Is there a procedure to prevent link rot?

Yikes, that’s a good thing to watch out for when doing this kind of crawling. I could also imagine some services throwing up a CAPTCHA or similar that would foil the kind of keyword checking that KeepRight apparently did.

The Wayback Machine has an API for getting the latest crawl’s HTTP status, which could be useful if you don’t need the actual page contents. Maybe they publish a batch API or dataset somewhere.

3 Likes

in my experience: basically never

I would likely start from some small sample (100 cases?) and post link here to check is there any actual interest at all in such cleanup

I have had success with this, but that doesn’t mean all Maproulette tasks will.
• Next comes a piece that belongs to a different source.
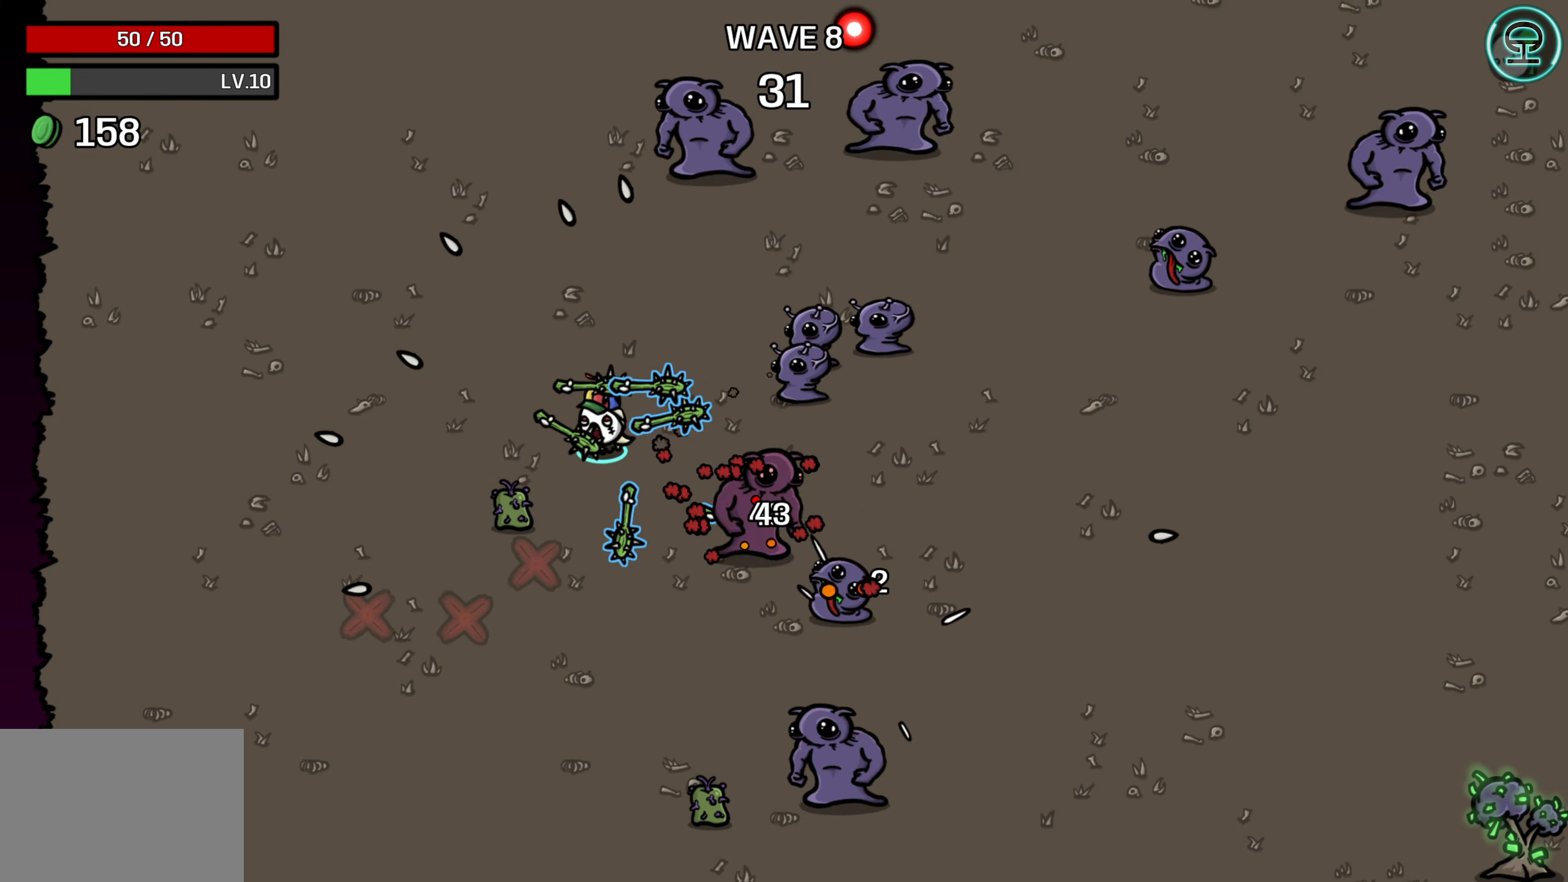
{"buttons": [], "left_stick": "up", "right_stick": "center", "events": [[50, "left_stick", "right"], [217, "left_stick", "left"], [450, "left_stick", "up"]]}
See MapRoulette (you’ll need to OAuth authenticate with your OSM credentials) and note that I created a task to add passenger platforms to rail lines in the USA; there were over 5000 tasks to complete and I got a few dozen done, “seeding” this, and then left it alone. I almost forgot about it, but when I returned to it (yes, years later), it had been substantially completed by many other (wonderful!) OSM contributors. Your mileage may vary, but this IS the power of crowd-tasking / gamification applications like Maproulette. Especially for larger (thousands of tasks) efforts, it really can take months or years, but it is sort of magical how this works. Of course, crowdsourcing aspects of OSM itself are much the same thing, I continue to be delighted.

Give the medium- to longer-term (months to years) a chance to work in OSM, be amazed by the results.

Depends what you mean by “serious push”. For example, in last several months, TomTom has created some country-specific tailored challenges and announced them in appropriate community categories in Discourse; Croatian ones have all been solved now (even the ones which were not very good due to many false positives). But they were relatively small and targeted (and TomTom employees have picked up the slack in few cases where Croatian community only partly solved them - but in any case in all of them there have been local activity, even with small community such as Croatian, and even in such relatively short timeframes).

Still, targeting specific community seems to pay off, even with minimal advertising (i.e. one post per challenge).
I for one would be interested in solving URL bitrot in Croatia and perhaps few of our neighbors (depending on amount of tasks), but it would need to be brought under my attention (also, once I completed the task, I’d likely forget about it completely forever, unless it had some way like RSS or similar to alert me that new things become broken)

2 Likes

As well as geographic communities, I wonder if one could do thematic communities. “Are all the hackerspaces etc” up to date

5 Likes

Another tool for checking website tags:

1 Like

unfortunately, the website checks were disabled with commit keepright / Code / Commit [r834]

2 Likes

I second this. In the Munich community we have had a success story with this. There were over 5000 links in different website tags, which did not report a 200 HTTP status. With the help of the local community we could reduce this to below 500 links.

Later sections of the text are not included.